### Source extract
+ + + +

Poor whites end up at desegregated schools, sparking tensions, but many whites support movement
Threatt describes the results of the combination of school desegregation, residential desegregation, and white flight: a concentration of poor whites at desegregated schools. Threatt remembers lots of fights, many of which he participated in as the self-anointed champion of the African American students in the gifted class. But Threatt also remembers some white people who supported the civil rights movement, calling their contribution "one of the greatest untold stories of the civil rights movement."
Citing this Excerpt
Oral History Interview with Glennon Threatt, June 16, 2005. Interview U-0023. Southern Oral History Program Collection (#4007) in the Southern Oral History Program Collection, Southern Historical Collection, Wilson Library, University of North Carolina at Chapel Hill.

+ + + +

### What you should do
Name the developments that the oral history excerpt says combined to produce a concentration of poor whites at desegregated schools.

### Data shown

+ + + +

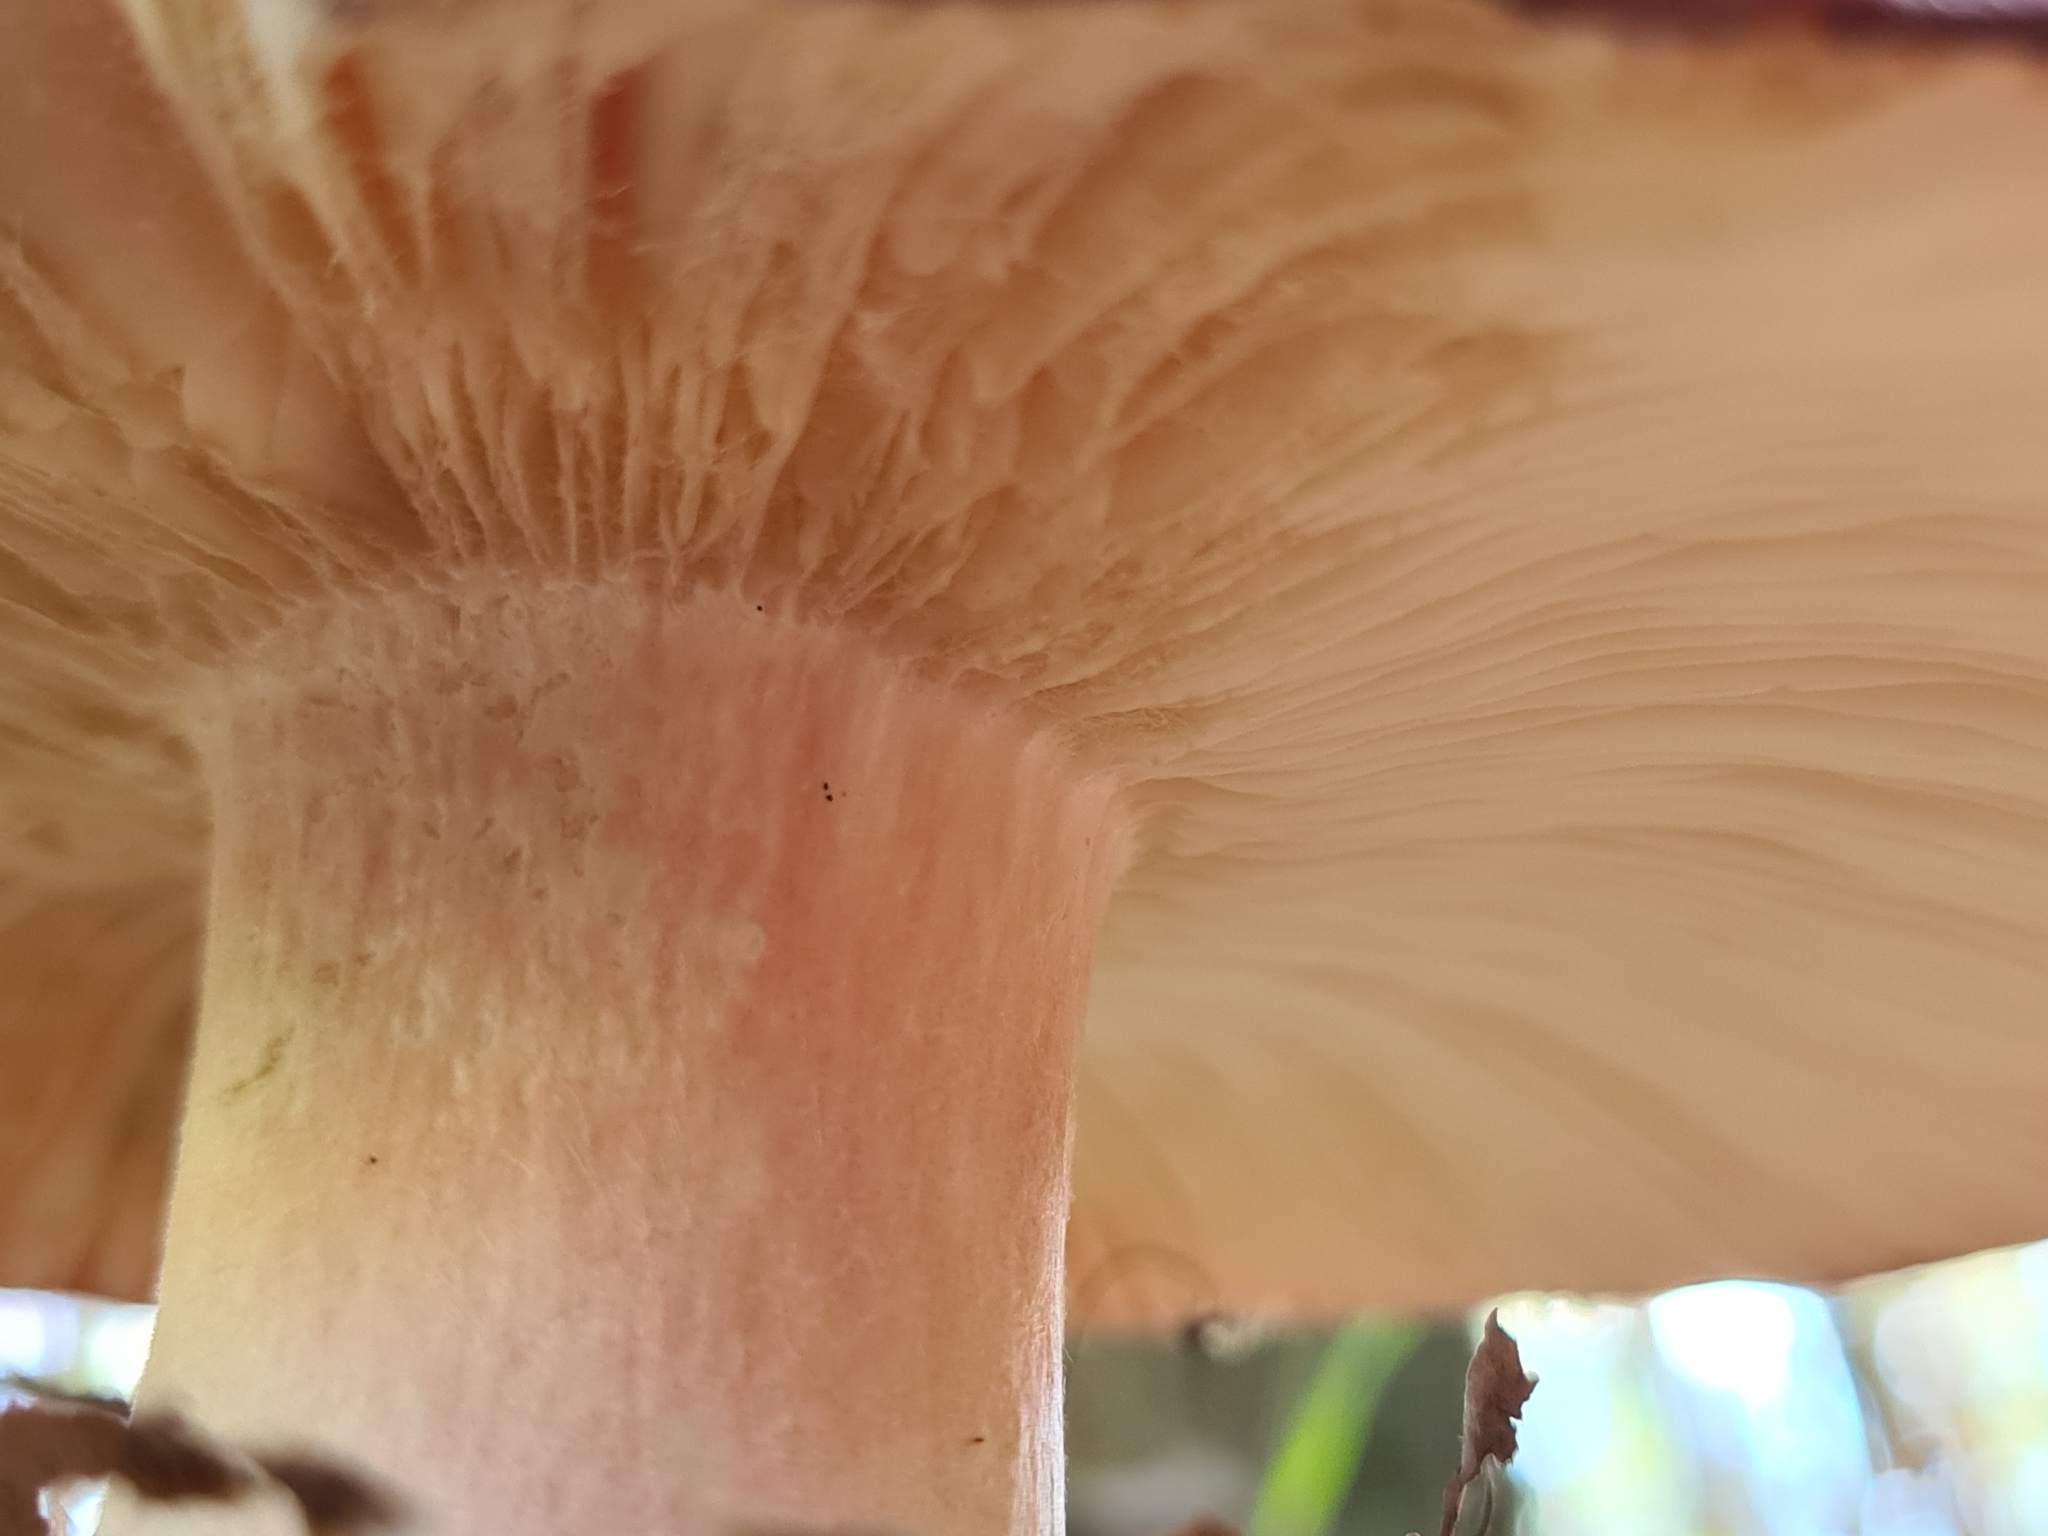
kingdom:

+ + + +

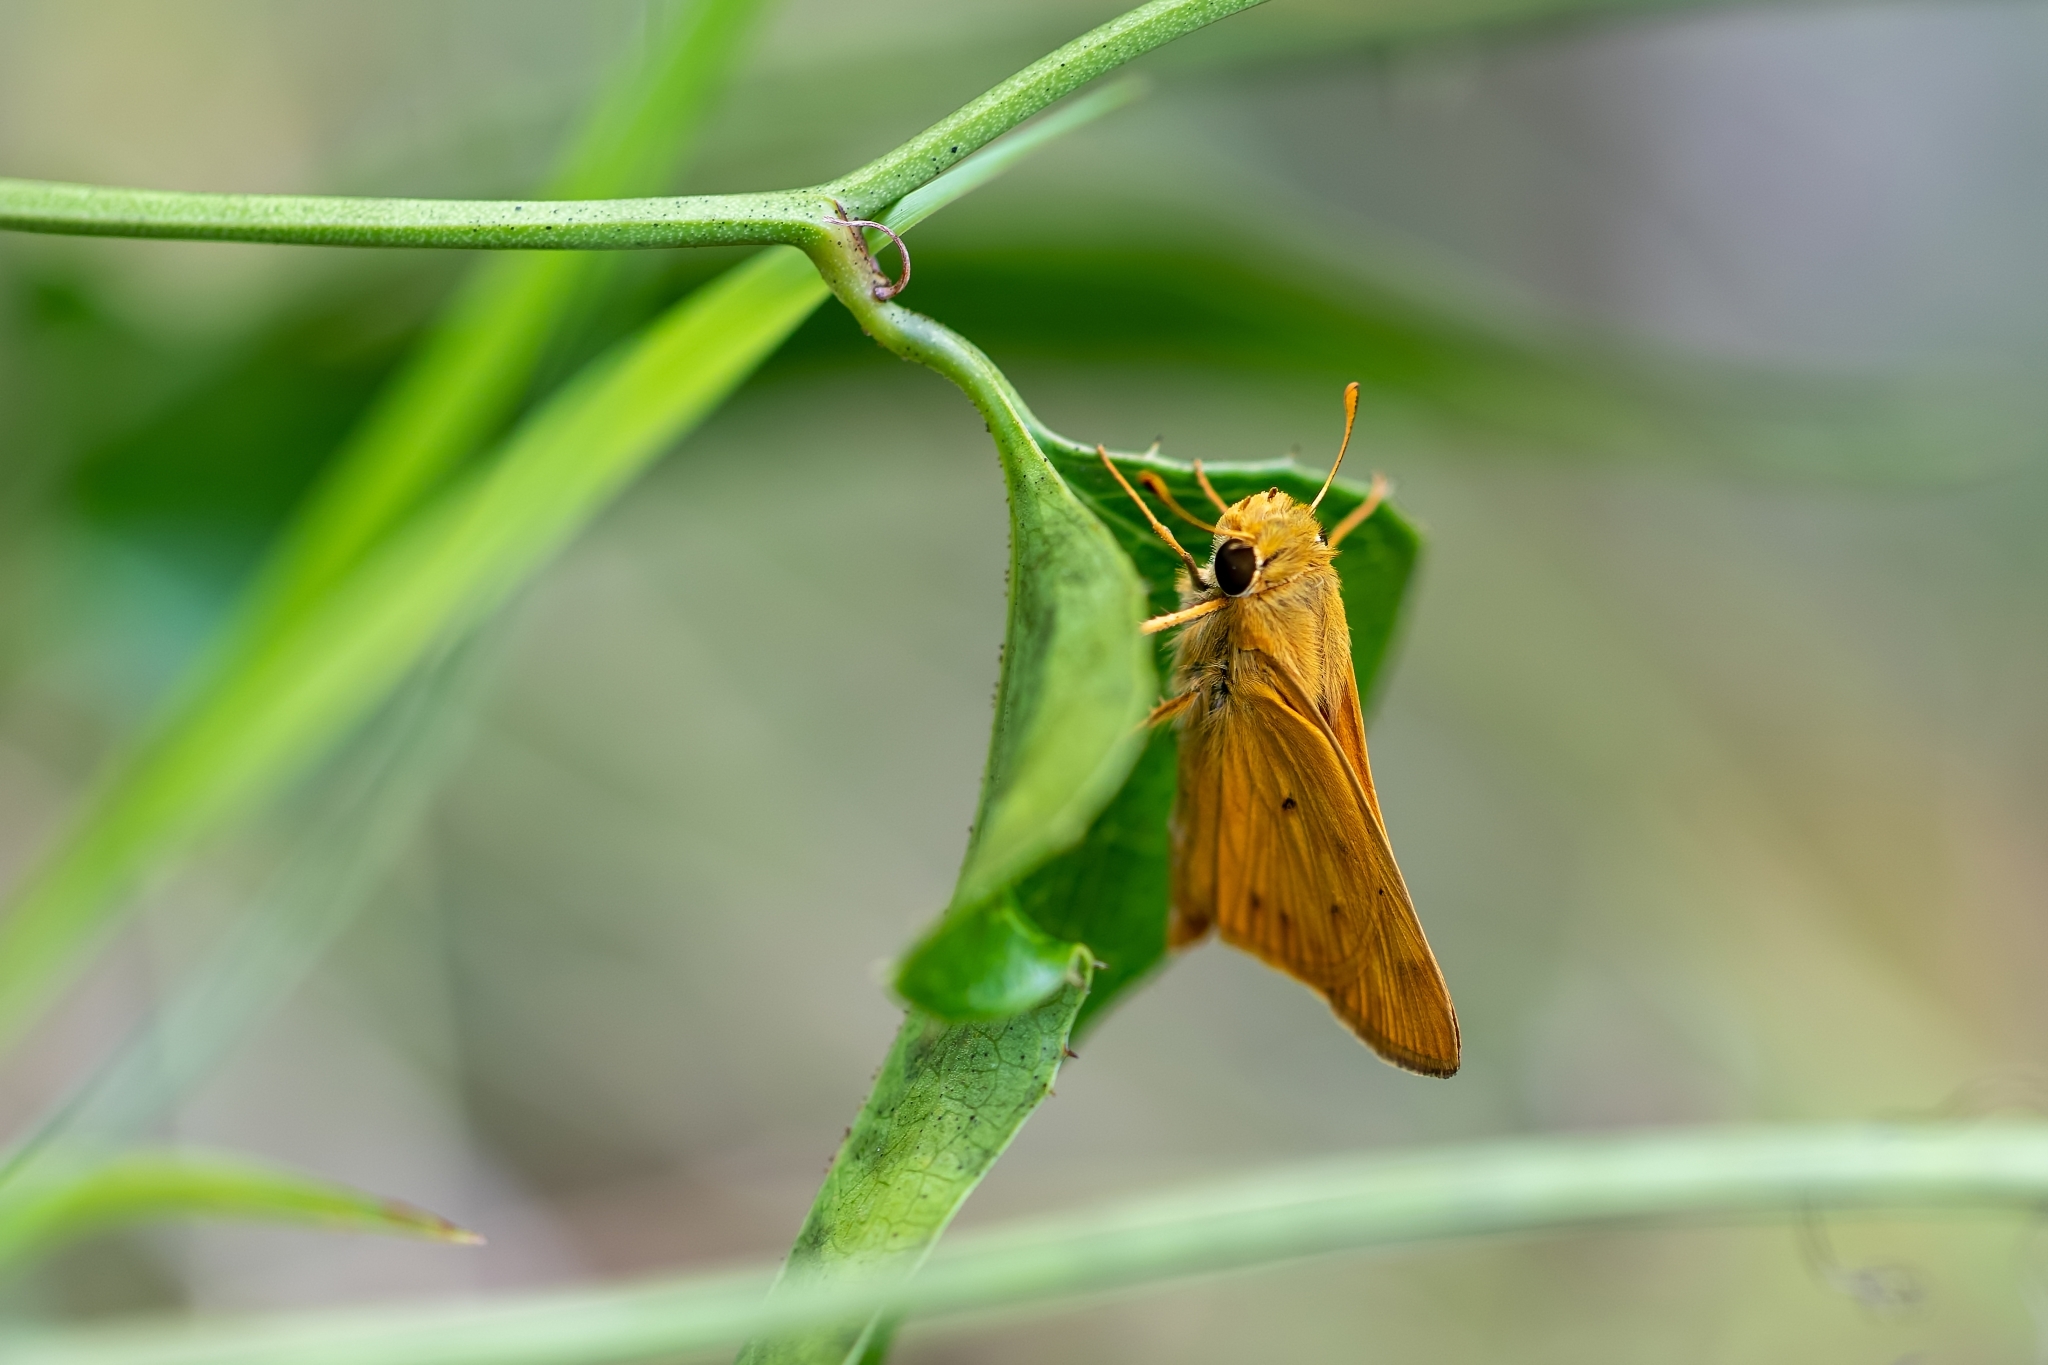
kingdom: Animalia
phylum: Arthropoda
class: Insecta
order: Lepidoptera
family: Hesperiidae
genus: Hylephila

+ + + +

### Result for this exercise
School desegregation, residential desegregation, and white flight.